- **Activity**: Using the records that appear below, write out exactly the lines from the one with "Outline each of" through the one with "Horizontal field of view: 90.5 degrees.", keeping both end lines.

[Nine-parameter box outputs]
***

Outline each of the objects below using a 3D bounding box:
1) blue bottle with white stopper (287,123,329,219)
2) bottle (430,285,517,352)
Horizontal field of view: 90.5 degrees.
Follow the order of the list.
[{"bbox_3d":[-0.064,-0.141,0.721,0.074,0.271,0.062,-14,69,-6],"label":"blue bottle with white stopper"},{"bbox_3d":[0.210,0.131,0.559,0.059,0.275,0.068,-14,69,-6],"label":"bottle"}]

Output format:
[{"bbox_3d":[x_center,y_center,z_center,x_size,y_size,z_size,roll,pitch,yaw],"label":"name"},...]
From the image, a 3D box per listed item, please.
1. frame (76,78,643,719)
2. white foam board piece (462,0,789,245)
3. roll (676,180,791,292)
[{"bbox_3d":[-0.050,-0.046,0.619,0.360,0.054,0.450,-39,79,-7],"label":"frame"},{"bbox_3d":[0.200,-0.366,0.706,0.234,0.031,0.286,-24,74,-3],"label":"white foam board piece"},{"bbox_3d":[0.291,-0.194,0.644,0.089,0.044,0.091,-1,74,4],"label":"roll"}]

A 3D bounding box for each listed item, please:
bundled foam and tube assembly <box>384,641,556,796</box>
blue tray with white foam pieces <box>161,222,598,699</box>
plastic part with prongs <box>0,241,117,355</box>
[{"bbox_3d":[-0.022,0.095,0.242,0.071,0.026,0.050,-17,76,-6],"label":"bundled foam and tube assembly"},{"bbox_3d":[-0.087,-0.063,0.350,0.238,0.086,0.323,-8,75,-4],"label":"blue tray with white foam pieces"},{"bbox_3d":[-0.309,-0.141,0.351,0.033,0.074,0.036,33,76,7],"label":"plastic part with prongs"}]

***

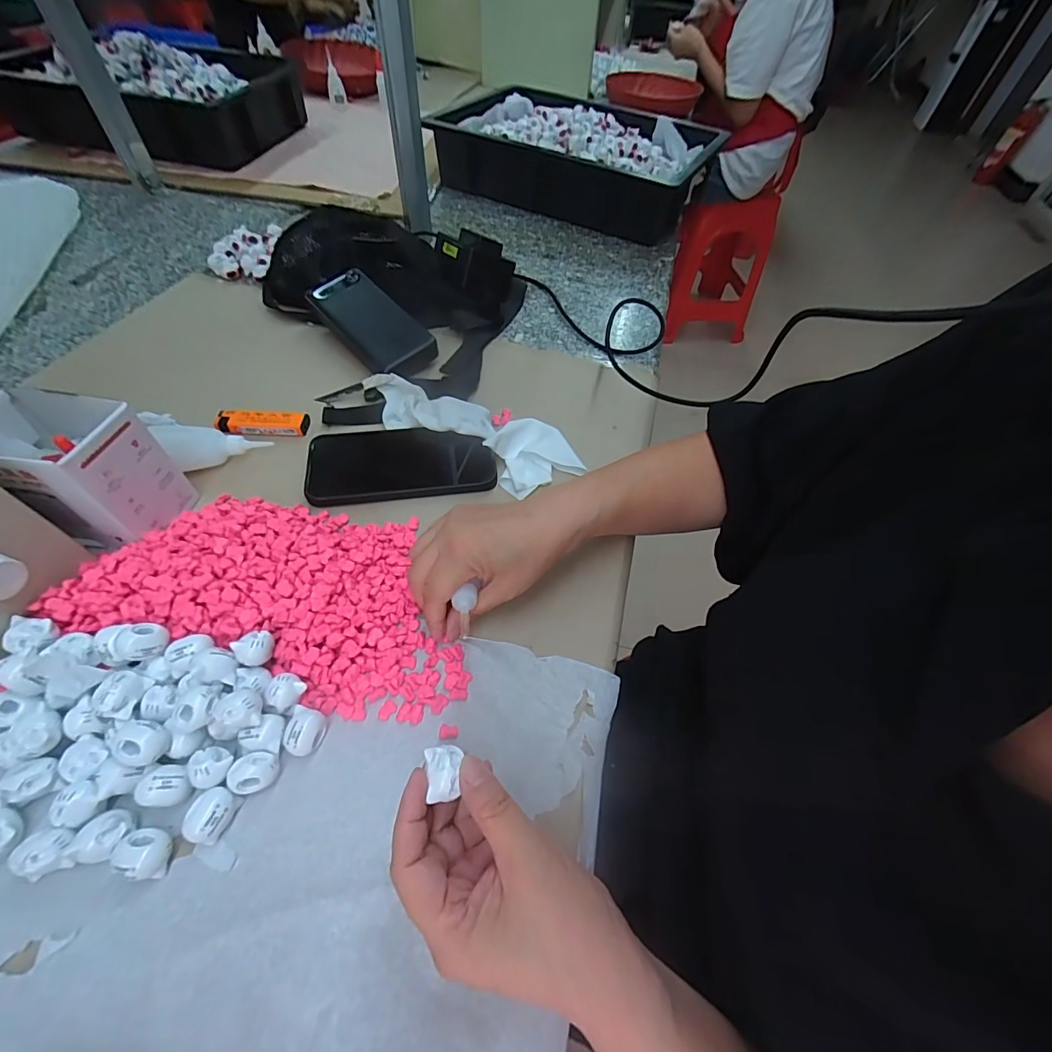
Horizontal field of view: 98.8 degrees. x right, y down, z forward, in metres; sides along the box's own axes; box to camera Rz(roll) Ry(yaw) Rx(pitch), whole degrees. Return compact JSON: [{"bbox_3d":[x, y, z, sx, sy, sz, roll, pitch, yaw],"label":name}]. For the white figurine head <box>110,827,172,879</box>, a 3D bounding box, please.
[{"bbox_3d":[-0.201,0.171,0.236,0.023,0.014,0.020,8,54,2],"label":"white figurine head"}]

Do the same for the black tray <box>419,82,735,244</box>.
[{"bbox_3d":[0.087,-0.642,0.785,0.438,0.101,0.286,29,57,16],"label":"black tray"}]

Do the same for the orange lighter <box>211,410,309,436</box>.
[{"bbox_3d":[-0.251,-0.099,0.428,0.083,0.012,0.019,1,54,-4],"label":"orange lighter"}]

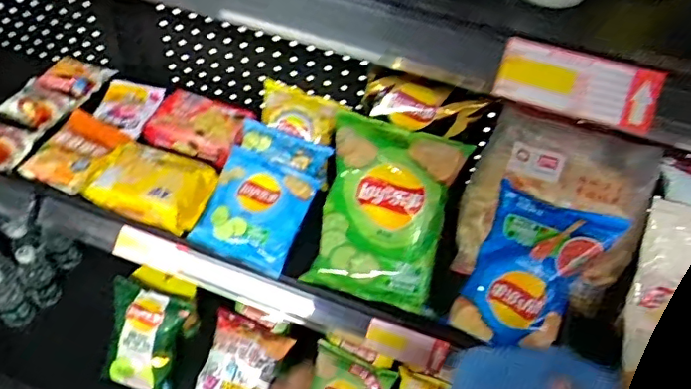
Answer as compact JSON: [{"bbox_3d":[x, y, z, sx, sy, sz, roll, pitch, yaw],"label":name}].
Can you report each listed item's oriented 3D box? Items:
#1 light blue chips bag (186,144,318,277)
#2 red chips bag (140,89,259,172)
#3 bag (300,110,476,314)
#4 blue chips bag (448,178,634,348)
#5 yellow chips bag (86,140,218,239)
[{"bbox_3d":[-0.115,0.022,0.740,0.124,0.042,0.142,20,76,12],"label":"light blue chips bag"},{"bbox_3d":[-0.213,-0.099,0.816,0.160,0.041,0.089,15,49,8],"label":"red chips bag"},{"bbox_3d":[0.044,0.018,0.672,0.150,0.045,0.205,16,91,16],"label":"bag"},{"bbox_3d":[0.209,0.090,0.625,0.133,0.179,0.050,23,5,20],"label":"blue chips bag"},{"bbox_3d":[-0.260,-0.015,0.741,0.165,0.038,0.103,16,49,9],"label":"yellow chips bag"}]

***

- **Response below**:
Outline each of the objects below using a 3D bounding box:
1) blue bottle with white stopper (287,123,329,219)
2) bottle (430,285,517,352)
Horizontal field of view: 90.5 degrees.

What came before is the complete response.